Swedenborg defined a church as any collective state of mind on earth. In that way, not only is Mormonism a church, but so is the New Age movement, atheism, or perhaps even the Doctor Who fandom. So when he says that a church can get "
vastated," he means that these collective ways of relating to the world would get threatened. Remind you of anything?
Today, our modern secular, surface-oriented, self-congratulatory lifestyle (our "church") is getting
vastated. As with all vastations and temptations, it is happening by way of the difficulties placed upon our way of life. Our materialistic lifestyle is getting unsustainable; the political process is deeply broken; violence has run amok. These difficulties are God's way of getting us to abandon our frankly sinful way of life. Through them, we can get out of that sin and become "the redeemed."
What is our sin? As with all sin, our transgressions are rooted in our belief that we have
power to change things. We see ourselves as potentially all-powerful, and we feel compelled to filibuster, riot, or shoot up a nightclub to help the world become what it needs to be. This prideful attitude comes from something Swedenborg called the proprium, perhaps best translated as "what I call my own." But in reality, nothing is my own - I am just a site of passage for both the beyond-human forces that pass through me and God, the all-in-all. When we think we can change the world through our rioting or our Facebook ranting, we're attributing godhood to ourselves. And no matter our intentions in doing so, this is sin.

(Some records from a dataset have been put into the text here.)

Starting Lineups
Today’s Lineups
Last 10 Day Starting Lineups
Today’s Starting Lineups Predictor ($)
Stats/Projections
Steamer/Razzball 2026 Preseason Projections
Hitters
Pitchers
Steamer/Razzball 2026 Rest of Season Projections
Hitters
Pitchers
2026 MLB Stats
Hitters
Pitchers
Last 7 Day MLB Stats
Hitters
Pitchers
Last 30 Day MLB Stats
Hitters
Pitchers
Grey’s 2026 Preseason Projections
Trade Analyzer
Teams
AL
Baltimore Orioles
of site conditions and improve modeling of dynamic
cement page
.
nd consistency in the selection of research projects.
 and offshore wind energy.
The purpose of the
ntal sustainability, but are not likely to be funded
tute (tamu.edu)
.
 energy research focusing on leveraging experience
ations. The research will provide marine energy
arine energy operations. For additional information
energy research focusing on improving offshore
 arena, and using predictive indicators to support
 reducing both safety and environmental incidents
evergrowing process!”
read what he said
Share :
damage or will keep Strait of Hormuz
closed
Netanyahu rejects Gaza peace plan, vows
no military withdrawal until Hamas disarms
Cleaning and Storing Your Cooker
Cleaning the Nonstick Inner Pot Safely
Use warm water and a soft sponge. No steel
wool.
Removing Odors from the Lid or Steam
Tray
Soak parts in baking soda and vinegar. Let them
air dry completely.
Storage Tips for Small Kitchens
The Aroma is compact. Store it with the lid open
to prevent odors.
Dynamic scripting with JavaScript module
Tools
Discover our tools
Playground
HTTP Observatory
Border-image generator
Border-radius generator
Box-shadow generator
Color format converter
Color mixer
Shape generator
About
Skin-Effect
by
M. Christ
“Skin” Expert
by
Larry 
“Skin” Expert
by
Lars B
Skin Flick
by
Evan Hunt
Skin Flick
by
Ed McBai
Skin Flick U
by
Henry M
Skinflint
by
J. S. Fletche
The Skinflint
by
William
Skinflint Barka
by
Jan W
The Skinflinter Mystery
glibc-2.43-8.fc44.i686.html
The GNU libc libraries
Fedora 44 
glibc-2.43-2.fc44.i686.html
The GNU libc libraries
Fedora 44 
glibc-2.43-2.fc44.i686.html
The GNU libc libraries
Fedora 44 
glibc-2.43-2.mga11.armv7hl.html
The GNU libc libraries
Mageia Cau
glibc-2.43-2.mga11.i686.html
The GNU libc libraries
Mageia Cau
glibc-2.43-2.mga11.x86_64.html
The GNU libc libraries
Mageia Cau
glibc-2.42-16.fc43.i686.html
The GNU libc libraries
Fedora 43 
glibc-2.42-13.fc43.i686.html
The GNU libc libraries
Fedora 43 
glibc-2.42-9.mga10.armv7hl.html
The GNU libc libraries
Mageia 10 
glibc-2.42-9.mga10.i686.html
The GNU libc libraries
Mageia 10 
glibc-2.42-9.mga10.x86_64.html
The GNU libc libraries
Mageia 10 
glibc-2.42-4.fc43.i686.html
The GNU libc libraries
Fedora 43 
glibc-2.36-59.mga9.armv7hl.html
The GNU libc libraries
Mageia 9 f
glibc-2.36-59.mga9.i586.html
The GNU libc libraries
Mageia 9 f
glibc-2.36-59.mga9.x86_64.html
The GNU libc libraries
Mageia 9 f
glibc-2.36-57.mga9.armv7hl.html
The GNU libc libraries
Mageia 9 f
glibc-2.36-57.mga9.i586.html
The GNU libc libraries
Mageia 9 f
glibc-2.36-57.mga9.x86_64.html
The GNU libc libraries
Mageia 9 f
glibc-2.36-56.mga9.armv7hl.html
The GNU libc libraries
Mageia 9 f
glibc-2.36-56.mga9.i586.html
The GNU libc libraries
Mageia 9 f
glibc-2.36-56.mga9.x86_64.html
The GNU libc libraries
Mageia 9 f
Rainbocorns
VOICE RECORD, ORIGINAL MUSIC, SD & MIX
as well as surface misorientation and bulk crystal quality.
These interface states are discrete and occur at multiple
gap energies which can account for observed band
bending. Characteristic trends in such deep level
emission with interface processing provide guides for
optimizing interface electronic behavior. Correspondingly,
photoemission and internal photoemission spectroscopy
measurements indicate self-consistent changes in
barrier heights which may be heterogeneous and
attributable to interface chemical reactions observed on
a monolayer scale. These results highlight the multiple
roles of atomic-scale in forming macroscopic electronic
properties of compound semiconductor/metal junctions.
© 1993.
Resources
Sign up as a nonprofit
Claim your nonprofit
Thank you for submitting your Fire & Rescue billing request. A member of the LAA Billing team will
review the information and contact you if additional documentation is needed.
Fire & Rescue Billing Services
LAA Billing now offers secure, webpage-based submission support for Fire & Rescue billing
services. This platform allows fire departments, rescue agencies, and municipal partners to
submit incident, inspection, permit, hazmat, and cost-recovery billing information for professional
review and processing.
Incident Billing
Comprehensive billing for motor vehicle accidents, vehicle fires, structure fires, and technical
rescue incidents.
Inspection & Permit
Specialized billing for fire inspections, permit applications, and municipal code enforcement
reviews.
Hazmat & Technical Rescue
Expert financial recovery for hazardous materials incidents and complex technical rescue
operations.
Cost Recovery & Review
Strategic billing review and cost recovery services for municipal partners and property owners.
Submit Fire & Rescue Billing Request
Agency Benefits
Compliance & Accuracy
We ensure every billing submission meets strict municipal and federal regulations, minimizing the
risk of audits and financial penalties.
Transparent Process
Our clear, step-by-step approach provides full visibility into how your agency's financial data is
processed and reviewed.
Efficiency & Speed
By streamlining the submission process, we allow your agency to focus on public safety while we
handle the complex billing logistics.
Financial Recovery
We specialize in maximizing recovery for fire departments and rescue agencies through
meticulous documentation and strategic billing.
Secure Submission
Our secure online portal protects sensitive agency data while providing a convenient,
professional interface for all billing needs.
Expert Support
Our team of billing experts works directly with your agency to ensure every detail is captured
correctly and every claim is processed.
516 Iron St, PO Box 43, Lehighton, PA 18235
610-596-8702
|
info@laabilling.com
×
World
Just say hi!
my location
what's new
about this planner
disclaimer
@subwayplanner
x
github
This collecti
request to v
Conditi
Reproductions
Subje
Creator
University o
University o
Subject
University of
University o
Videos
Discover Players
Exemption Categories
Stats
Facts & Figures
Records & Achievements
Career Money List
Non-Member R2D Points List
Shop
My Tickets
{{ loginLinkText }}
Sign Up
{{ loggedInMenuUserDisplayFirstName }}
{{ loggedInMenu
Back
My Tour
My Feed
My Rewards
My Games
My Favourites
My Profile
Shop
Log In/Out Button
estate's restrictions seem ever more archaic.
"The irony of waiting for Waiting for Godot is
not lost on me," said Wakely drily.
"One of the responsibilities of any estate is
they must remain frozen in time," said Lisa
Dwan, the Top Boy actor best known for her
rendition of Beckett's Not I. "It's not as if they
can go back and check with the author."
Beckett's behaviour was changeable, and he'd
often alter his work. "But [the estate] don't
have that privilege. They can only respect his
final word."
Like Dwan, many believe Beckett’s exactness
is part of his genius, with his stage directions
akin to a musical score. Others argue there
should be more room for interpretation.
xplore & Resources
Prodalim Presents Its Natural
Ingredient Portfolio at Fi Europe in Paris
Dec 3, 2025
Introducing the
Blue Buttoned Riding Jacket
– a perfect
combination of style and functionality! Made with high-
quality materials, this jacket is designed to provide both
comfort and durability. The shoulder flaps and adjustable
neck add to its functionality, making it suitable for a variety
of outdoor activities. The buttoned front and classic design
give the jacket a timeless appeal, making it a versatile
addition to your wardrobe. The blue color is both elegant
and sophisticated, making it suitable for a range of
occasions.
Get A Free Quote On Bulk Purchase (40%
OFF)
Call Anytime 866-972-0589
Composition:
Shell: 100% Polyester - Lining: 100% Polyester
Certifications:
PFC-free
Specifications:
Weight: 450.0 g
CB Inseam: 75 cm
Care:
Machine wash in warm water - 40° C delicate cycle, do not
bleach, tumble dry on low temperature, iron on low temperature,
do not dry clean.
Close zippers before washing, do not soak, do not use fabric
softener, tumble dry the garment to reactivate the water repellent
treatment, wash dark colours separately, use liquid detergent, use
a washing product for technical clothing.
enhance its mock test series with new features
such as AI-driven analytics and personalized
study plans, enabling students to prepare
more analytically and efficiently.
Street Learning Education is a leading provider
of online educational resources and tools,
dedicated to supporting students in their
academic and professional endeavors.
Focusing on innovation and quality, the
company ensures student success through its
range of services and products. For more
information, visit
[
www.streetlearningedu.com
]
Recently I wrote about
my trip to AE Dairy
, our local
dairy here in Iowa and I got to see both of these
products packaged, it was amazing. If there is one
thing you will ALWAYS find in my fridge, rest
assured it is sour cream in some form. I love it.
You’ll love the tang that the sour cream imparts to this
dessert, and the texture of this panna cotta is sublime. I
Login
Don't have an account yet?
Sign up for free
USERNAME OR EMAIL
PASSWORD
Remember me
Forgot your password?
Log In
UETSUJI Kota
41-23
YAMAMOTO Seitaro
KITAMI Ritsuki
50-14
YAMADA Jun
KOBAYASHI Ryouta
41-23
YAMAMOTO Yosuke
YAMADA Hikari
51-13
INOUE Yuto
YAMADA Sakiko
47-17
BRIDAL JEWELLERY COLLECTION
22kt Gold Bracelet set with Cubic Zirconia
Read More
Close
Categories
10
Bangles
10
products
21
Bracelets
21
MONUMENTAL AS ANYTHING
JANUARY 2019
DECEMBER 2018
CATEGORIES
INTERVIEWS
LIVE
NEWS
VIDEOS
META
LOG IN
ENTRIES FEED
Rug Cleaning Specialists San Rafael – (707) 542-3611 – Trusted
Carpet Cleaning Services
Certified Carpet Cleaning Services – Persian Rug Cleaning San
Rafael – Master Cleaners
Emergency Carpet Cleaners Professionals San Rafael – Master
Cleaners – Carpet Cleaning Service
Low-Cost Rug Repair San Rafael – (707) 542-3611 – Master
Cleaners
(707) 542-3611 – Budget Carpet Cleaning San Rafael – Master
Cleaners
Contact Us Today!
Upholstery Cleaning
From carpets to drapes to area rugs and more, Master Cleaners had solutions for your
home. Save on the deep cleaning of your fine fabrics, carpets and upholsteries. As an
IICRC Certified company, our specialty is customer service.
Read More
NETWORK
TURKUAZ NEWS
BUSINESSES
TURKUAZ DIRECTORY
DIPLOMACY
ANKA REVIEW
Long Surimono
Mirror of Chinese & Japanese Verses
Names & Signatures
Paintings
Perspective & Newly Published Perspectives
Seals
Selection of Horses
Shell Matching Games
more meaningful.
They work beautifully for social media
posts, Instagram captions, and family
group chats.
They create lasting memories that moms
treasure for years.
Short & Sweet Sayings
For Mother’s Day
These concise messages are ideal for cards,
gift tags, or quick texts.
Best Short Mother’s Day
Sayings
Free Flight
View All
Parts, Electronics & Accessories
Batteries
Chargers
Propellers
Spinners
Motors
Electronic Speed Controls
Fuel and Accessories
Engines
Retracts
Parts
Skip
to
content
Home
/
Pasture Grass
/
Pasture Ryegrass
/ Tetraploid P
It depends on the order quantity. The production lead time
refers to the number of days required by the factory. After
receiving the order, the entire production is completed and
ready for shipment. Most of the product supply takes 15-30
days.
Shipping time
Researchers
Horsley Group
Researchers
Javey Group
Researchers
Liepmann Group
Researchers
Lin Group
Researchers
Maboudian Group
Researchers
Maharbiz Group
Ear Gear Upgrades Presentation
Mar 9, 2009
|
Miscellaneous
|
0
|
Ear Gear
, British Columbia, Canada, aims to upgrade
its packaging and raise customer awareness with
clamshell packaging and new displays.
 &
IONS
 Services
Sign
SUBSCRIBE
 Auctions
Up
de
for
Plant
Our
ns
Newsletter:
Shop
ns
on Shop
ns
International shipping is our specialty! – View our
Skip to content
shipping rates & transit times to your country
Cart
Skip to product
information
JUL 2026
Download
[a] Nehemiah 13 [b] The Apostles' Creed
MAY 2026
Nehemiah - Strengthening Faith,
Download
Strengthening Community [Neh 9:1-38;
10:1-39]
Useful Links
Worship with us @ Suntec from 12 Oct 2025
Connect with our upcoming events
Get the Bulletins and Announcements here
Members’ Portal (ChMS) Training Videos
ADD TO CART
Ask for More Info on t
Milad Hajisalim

What does God want us to do? He wants us to stop fighting. He wants us to give up. Moreover, this giving up is inevitable. Like any temptation, the cultural temptation toward oppositional narcissism is put before us in such intensity to make it too painful for anyone to hold onto it. Like the practitioner of Zen meditation in full-lotus position who ends up relaxing her leg muscles out of necessity (I've been there), the oppositional nature of today's culture will eventually be too painful to bear. Enough riots and hatred will have happened that we will abandon our belief that things could ever get better. And it is at this point that the world will start to heal.
When we give up the fight, we will stop trying to defeat evil and instead start producing
good. Instead of ranting against the evils of a church on Facebook, we will offer kind words to those who have been hurt by it. Instead of trying to save the world by refusing to cooperate with our political opponents, we will reach across the aisle. And instead of rioting after a police shooting, we will instead follow the seemingly forgotten pattern of the 1960s civil rights activists and, one by one, say "I love you" to the policemen spraying us with fire hoses.
We need to give up.
Then God - who is love - will step in. There is no other way.